Vor und hinter dem Saitenvorhang

■ Alte Immerschnells und junge Dauerklampfer – zwei Konzerte in Hamburg

The Ramones

Das stakkatohaft in die Menge gebrüllte „One, Two, Three, Four“, und die Ramones starteten in den Abend wie eine gut geölte Maschine. Das ist Handwerk, und zu ihren besten Zeiten spielten sie 36 Stücke in einer Stunde. Mit dem Album Adios Amigos verabschiedet sich die us-amerikanische Fraktion des Punks von 22 Jahren Bandgeschichte – und sollte die Drohung sich diesmal bewahrheiten, so wird das Konzert vom vergangenen Montag im Docks sich wohl geschichtsträchtig nennen können. Legendär aber wohl kaum, denn diese gut funktionierende Maschine des Punkrock wirkte wie auf Schienen gesetzt. Mit alten Hits wie „Do You Wanna Dance“ und „Pinhead“ war es ein leichtes, die versammelte Fangemeinde routiniert in Frohsinn zu versetzen, am überfüllten Bühnenrand ging dem Pogo die Luft aus, in den hinteren Reihen hielten ältere Semester die Tränen zurück, und gemeinsam sangen alle „Hey Ho, lets go.“

Aber wir sind hier weder in den siebziger, noch in den achtziger Jahren. Die Zeiten haben sich geändert, und man sollte mit seiner Masche abtreten, wenn es am schönsten ist. Das haben die Sex Pistols und The Clash schließlich auch schon getan. Und angeblich haben die erst begonnen, nachdem sie dem ersten Londoner Konzert der „Brüder Ramone“ beiwohnten.

Petra Langemeyer

G.Love & Special Sauce

Man verstand sein eigenes Wort kaum mehr. Und das nicht etwa, weil G. Love & Special Sauce laut aufspielten, sondern weil die Hintergrundbeschallung in der Markthalle – selten genug in der Popkultur – minutenlang aussetzte und 500 Leute losschnatterten. Als dann endlich G. Love mit Schmalzlocke und Blümchenhemd siegesgewiß einlief, ließ er entgegen der Erwartungen weniger Blues als Rhythm & Blues und sogar Skiffle freien Lauf. Mit silbernem Gitarrenband und lasziver Autoerotik erinnerte er so eher an Mick Jagger als an Robert Johnson.

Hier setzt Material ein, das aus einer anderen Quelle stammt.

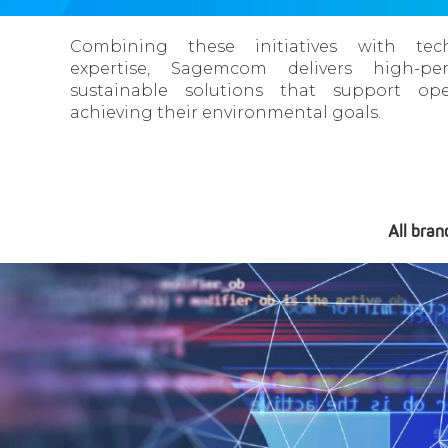
Combining these initiatives with tech
expertise, Sagemcom delivers high-per
sustainable solutions that support ope
achieving their environmental goals.
All bran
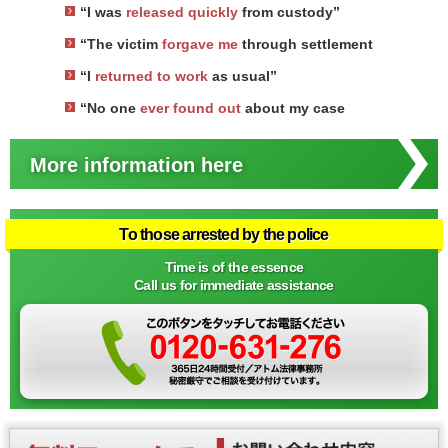
“I was
released quickly
from custody”
“The victim
forgave me
through settlement
“I
returned to work
as usual”
“No one
ever found out
about my case
More information here
To those arrested by the police
Time is of the essence
Call us for immediate assistance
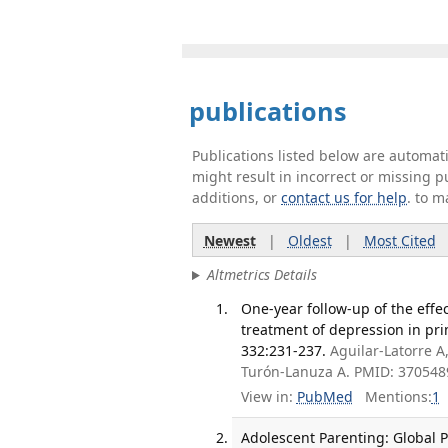
publications
Publications listed below are automa
might result in incorrect or missing 
additions, or
contact us for help
. to m
Newest
|
Oldest
|
Most Cited
Altmetrics Details
One-year follow-up of the effe
treatment of depression in prim
332:231-237.
Aguilar-Latorre A
Turón-Lanuza A. PMID: 370548
View in:
PubMed
Mentions:
1
Adolescent Parenting: Global Pe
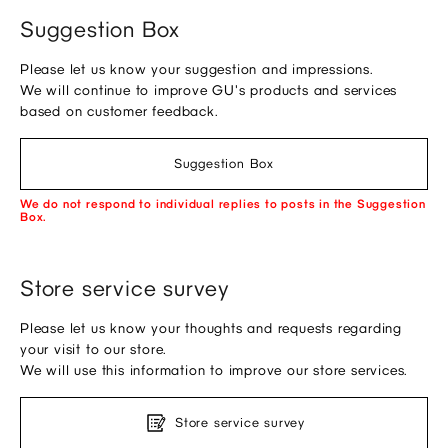
Suggestion Box
Please let us know your suggestion and impressions.
We will continue to improve GU's products and services
based on customer feedback.
Suggestion Box
We do not respond to individual replies to posts in the Suggestion
Box.
Store service survey
Please let us know your thoughts and requests regarding
your visit to our store.
We will use this information to improve our store services.
Store service survey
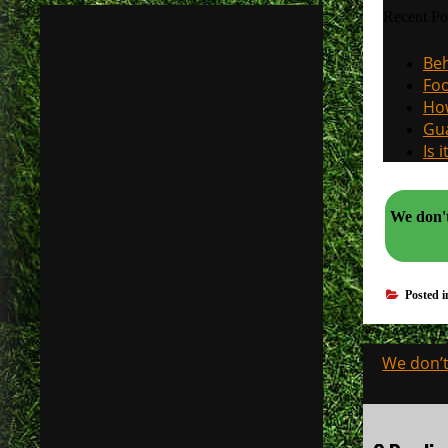
Recent Po
Beh
Foo
How
Gua
Is 
We don't n
Posted 
Post
We don’t
navigati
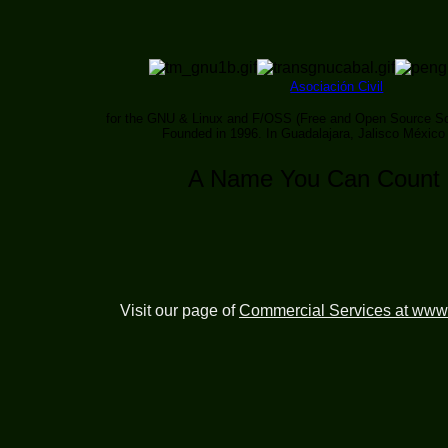
Asociación Civil
for the GNU & Linux and F/OSS (Free and Open Source So
Founded in 1996. In Guadalajara, Jalisco México
A Name You Can Count
Visit our page of
Commercial Services at www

Mitsamt vorgeschnallter Mundharmonika erwies sich der junge Prince Charming als autarker Straßenmusikant, den es aus unerklärlichen Gründen in die große Halle verschlagen hat, und degradierte seine Rhythmusgruppe zur Spezialsoße. Anders als die geflüsterten Raps des Debüts, gerieten sie aber immer mehr in altbekannte Rockismen, wenn auch ohne Krampfadern der Vortragenden. Die Drohung allerdings, über hundert Stücke im Programm zu haben, machten sie spielend wahr.